Há uma cena extraordinária na segunda metade do filme, em que Lebrun tem um momento de lucidez e seu marido e filho falam sobre como devem organizar o futuro de sua pequena família. É de partir o coração ver os três lutando para enfrentar a terrível realidade de que as coisas simplesmente não podem continuar assim e que não há como eles voltarem a ser como eram antes. A personagem de Argento é teimosa e se recusa a sair de seu apartamento, mesmo que uma residência assistida seja mais adequada para sua situação, e a personagem de Lebrun sussurra, sem vaidade ou uma pitada de autopiedade, que talvez fosse mais fácil se ela morresse, ou se eles se livraram dela.

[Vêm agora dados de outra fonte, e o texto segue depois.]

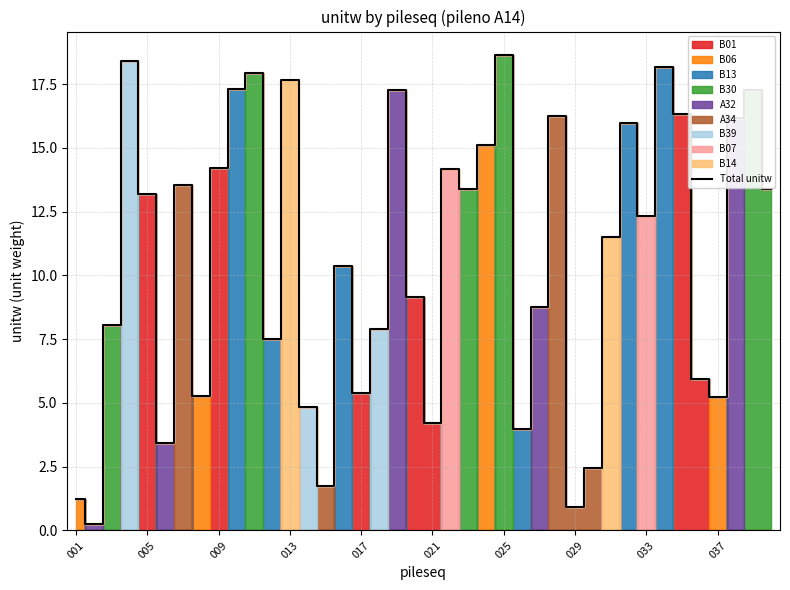

Is this an area chart (filled region under the line)?

No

Para sublinhar este momento incomum de proximidade como uma família, os dois eixos da câmera estão muito próximos, mas não totalmente alinhados
Com “Vortex”, o polêmico argentino que costuma focar suas estreias em Cannes em sexo, estupro, juventude, drogas, dança e violência em obras de “Irreversível” e “Enter the Void” a “Climax” e “Love”, nos choca novamente estabelecendo-se em um registro totalmente diferente, o do envelhecimento e da mortalidade, embora os resultados não sejam menos emocionantes.
E além das excelentes atuações, há momentos em que a técnica cria sua própria intriga. Em determinado momento da visita do filho, os dois quadros são dispostos de tal forma que a mãe desaparece inteiramente, entrando naquele vazio entre as imagens, sendo ausente, apagada. Outras vezes, a tela dividida cria suspense, como quando a Mãe metodicamente “arruma” o escritório do marido, rasgando seu trabalho e jogando-o fora, enquanto ele, alheio, toma banho. Outras vezes, ainda, acalma: às vezes eles se cruzam nos espaços uns dos outros, e há algo brevemente animador nesses pequenos momentos de sincronicidade, por mais artificial que seja essa elevação.
Na maioria das vezes, no entanto, há apenas uma trajetória que uma história como essa pode tomar, e é descendente. Esta é de longe a obra mais sombria e madura de Noé, e talvez também a mais acessível, no sentido de que tal miséria humana é, claro, acessível a todos. Seus experimentos anteriores foram com ultraje; aqui, além daquela possível cena de ataque cardíaco exagerada e um epílogo sobre o destino do filho que parece muito sombrio, o experimento é respeitosamente silencioso, com o coração partido. Sem dúvida, devido às próprias experiências do mundo real de Noé, “Vortex” é um sucesso, ainda que doloroso: uma homenagem digna, às vezes desesperada, a, como diz a dedicatória, “todos aqueles cujas mentes se decompõem diante de seus corações”.